Listing 6-20 Avoiding deadlocks

 ' The TaskCompleted flag tracks is set once the operation is ' performed. Dim TaskCompleted As Boolean = False Do Until TaskCompleted     ' Attempt to get the first lock for 10 seconds.     If Monitor.TryEnter(ObjectA, TimeSpan.FromSeconds(10)) Then         ' We have exclusive access on ObjectA.         ' Attempt to get the second lock for 10 seconds.         If Monitor.TryEnter(ObjectB, TimeSpan.FromSeconds(10)) Then             ' We have exclusive access on ObjectA and ObjectB.             ' (Perform task with ObjectA and ObjectB.)             Monitor.Exit(ObjectB)             TaskCompleted = True         End If         ' This releases the first lock, regardless of whether the         ' task was completed.         ' This ensures that other classes that may need both objects         ' can finish their work.         Monitor.Exit(ObjectA)       End If     If Not TaskCompleted         ' The task will attempted in the next loop iteration.         ' First, the code will pause for 60 seconds.         Thread.Sleep(TimeSpan.FromSeconds(60))     End If Loop 

Wait, Pulse, and the Provider-Consumer Problem

The Wait and Pulse methods are designed to solve the classic provider-consumer­ problem.
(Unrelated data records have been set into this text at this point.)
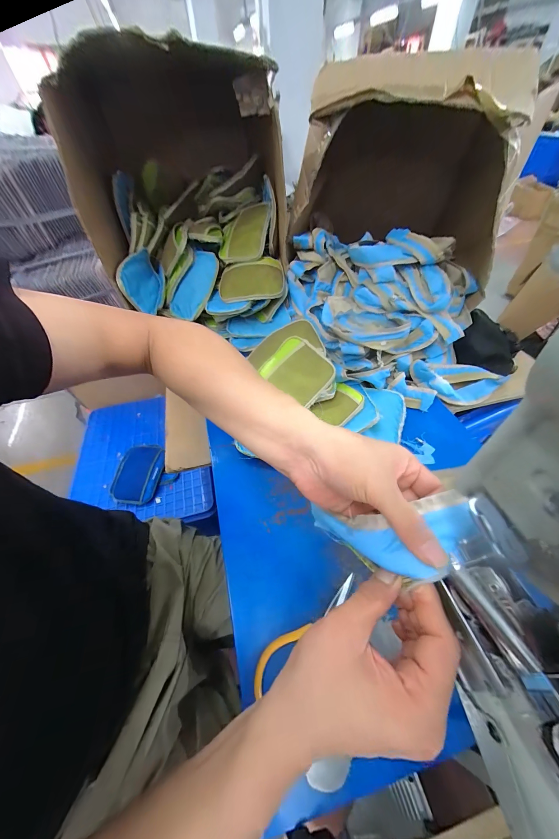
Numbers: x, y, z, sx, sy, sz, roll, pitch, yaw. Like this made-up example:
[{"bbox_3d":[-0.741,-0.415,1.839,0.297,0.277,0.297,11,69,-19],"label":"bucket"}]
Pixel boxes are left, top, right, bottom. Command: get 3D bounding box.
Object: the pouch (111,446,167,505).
[{"bbox_3d":[-0.482,0.184,0.935,0.171,0.041,0.198,5,51,8],"label":"pouch"}]

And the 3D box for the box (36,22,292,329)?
[{"bbox_3d":[-0.227,-0.623,0.742,0.452,0.471,0.459,-6,50,-1],"label":"box"}]

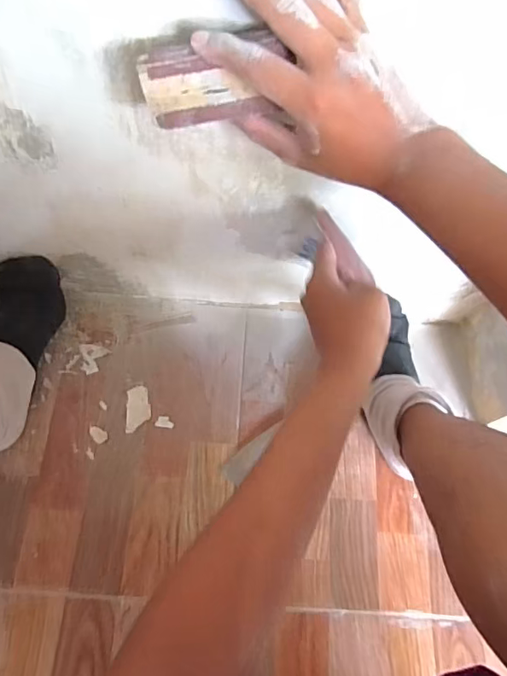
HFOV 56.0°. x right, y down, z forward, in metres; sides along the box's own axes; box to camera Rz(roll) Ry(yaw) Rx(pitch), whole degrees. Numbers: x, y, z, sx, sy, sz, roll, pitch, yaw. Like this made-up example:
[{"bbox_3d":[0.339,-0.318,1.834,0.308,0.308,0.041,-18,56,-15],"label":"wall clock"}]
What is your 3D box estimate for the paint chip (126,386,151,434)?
[{"bbox_3d":[-0.143,0.088,0.593,0.029,0.004,0.057,-3,68,-4],"label":"paint chip"}]

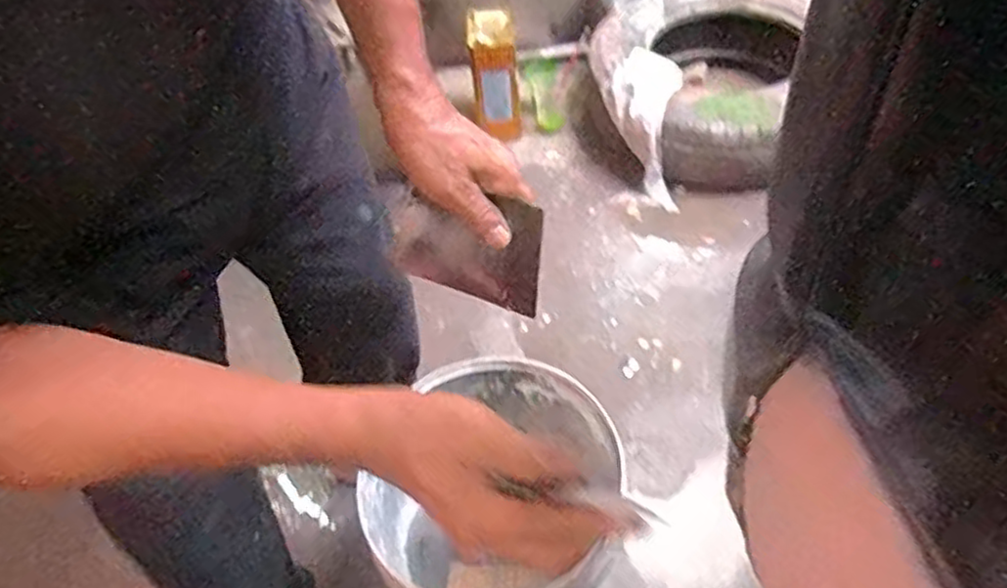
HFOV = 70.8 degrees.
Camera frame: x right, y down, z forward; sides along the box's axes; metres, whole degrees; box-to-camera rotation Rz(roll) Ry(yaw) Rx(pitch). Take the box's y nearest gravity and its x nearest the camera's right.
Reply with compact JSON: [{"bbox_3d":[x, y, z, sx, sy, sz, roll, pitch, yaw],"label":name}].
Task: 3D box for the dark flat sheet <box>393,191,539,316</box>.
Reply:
[{"bbox_3d":[-0.030,-0.038,0.535,0.122,0.083,0.007,17,28,16],"label":"dark flat sheet"}]

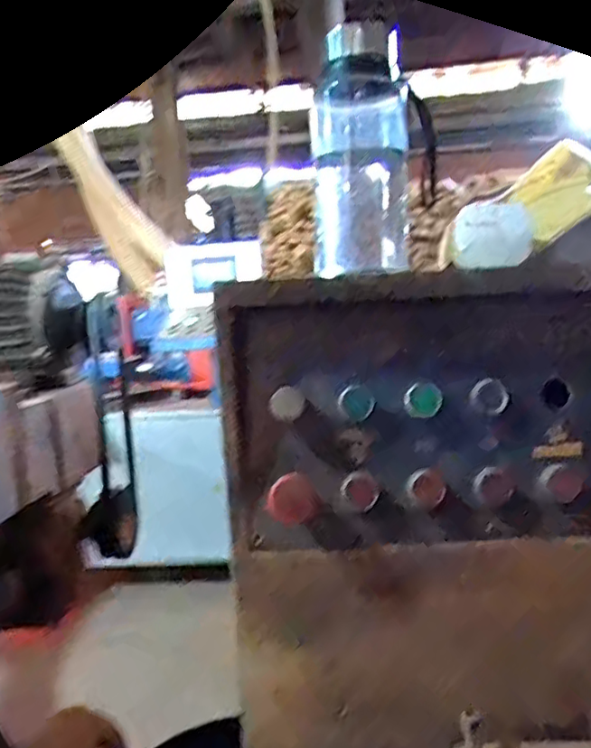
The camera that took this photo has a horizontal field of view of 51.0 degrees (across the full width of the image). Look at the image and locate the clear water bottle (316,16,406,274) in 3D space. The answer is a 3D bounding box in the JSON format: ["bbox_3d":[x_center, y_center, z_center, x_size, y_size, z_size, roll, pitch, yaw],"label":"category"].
[{"bbox_3d":[0.054,-0.194,0.527,0.078,0.208,0.070,-2,6,8],"label":"clear water bottle"}]

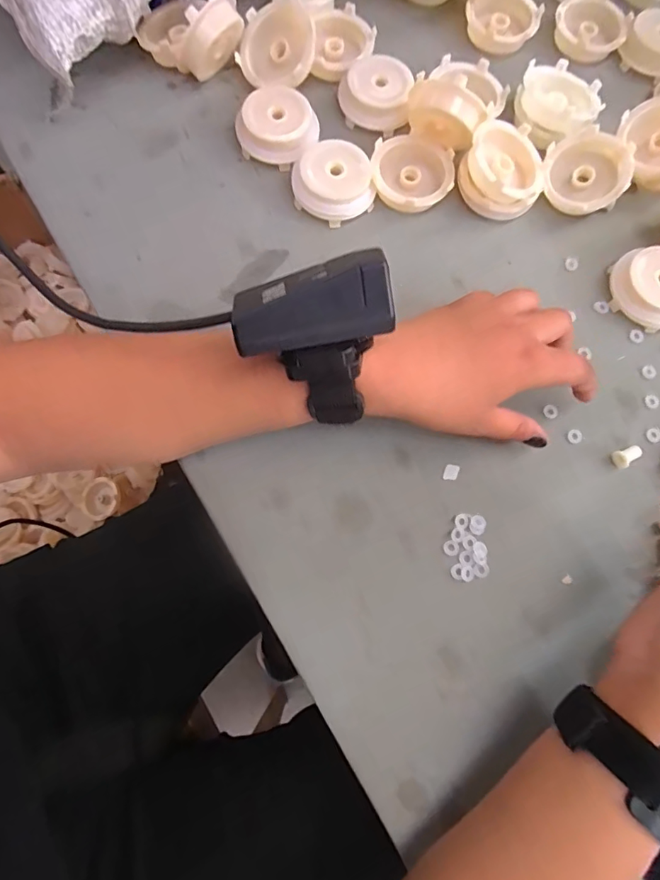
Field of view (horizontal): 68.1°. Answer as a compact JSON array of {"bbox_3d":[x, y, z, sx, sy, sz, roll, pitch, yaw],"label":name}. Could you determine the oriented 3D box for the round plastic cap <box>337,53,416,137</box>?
[{"bbox_3d":[0.033,-0.255,0.357,0.050,0.016,0.055,6,76,-2],"label":"round plastic cap"}]

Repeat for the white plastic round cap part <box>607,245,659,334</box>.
[{"bbox_3d":[0.218,-0.103,0.329,0.046,0.024,0.050,1,76,-4],"label":"white plastic round cap part"}]

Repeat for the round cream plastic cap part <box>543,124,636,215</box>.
[{"bbox_3d":[0.180,-0.189,0.346,0.057,0.022,0.057,0,93,11],"label":"round cream plastic cap part"}]

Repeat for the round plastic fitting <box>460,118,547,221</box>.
[{"bbox_3d":[0.122,-0.190,0.338,0.057,0.032,0.062,1,76,-4],"label":"round plastic fitting"}]

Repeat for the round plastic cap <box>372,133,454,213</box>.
[{"bbox_3d":[0.058,-0.188,0.346,0.056,0.015,0.057,1,76,-4],"label":"round plastic cap"}]

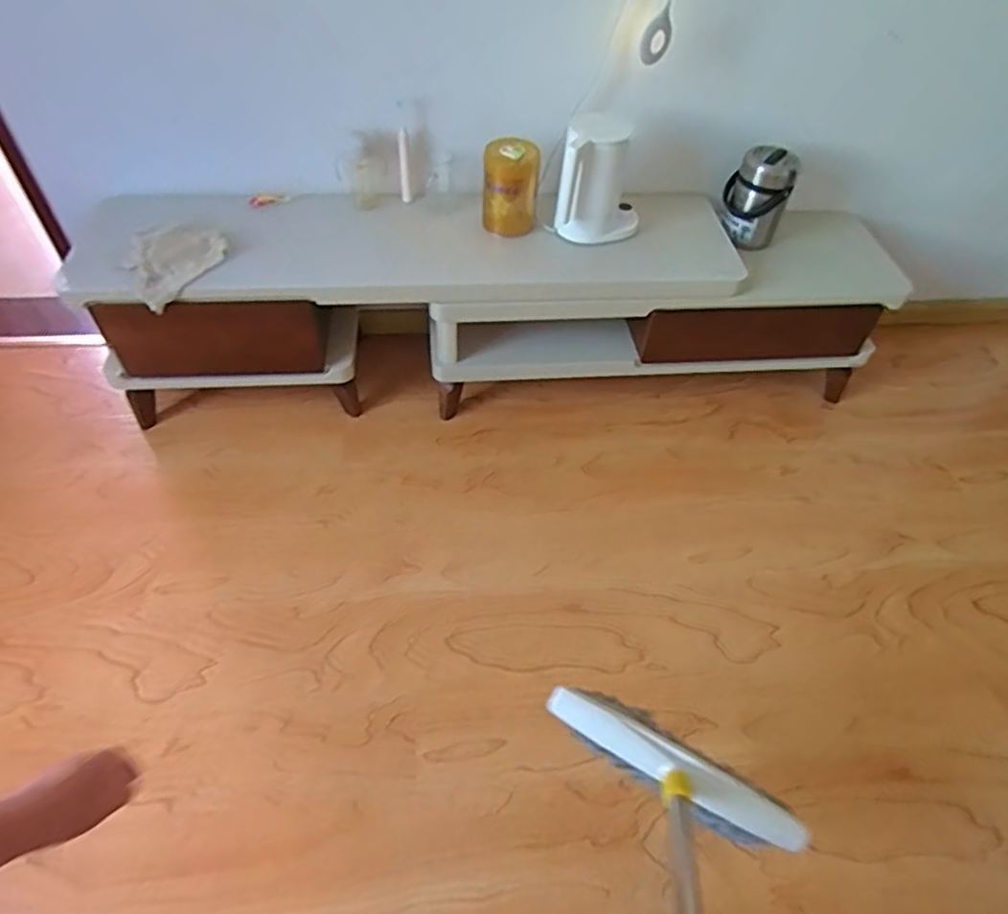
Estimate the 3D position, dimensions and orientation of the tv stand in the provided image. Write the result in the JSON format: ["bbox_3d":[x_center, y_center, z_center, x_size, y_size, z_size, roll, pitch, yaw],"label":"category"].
[{"bbox_3d":[0.011,-0.395,1.677,1.905,0.364,0.355,-1,51,-4],"label":"tv stand"}]

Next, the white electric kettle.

This occurs when one thread (a consumer) needs to acquire information from another thread (the provider). The consumer can use Wait.Enter to gain an exclusive lock on the provider and check for the data it needs. If the provider still hasn't created the data, however, acquiring this lock will freeze it, ensuring that the data is never created. In this case, the consumer calls the Wait method to move to the wait queue for the consumer object. This indicates that it wants to eventually obtain an exclusive lock on the provider. The provider then calls the PulseAll method to notify all the waiting consumers that the data is ready. The consumer threads then move to the ready queue and take turns acquiring the exclusive locks they need to read information from the provider.

Note that to use Wait and PulseAll, you must call Enter to start a synchronized block. The provider-consumer problem rarely appears in a distributed application because .NET handles low-level infrastructure details such as creating class instances for a client and managing remote object lifetime. (These details are beyond the scope of this book.)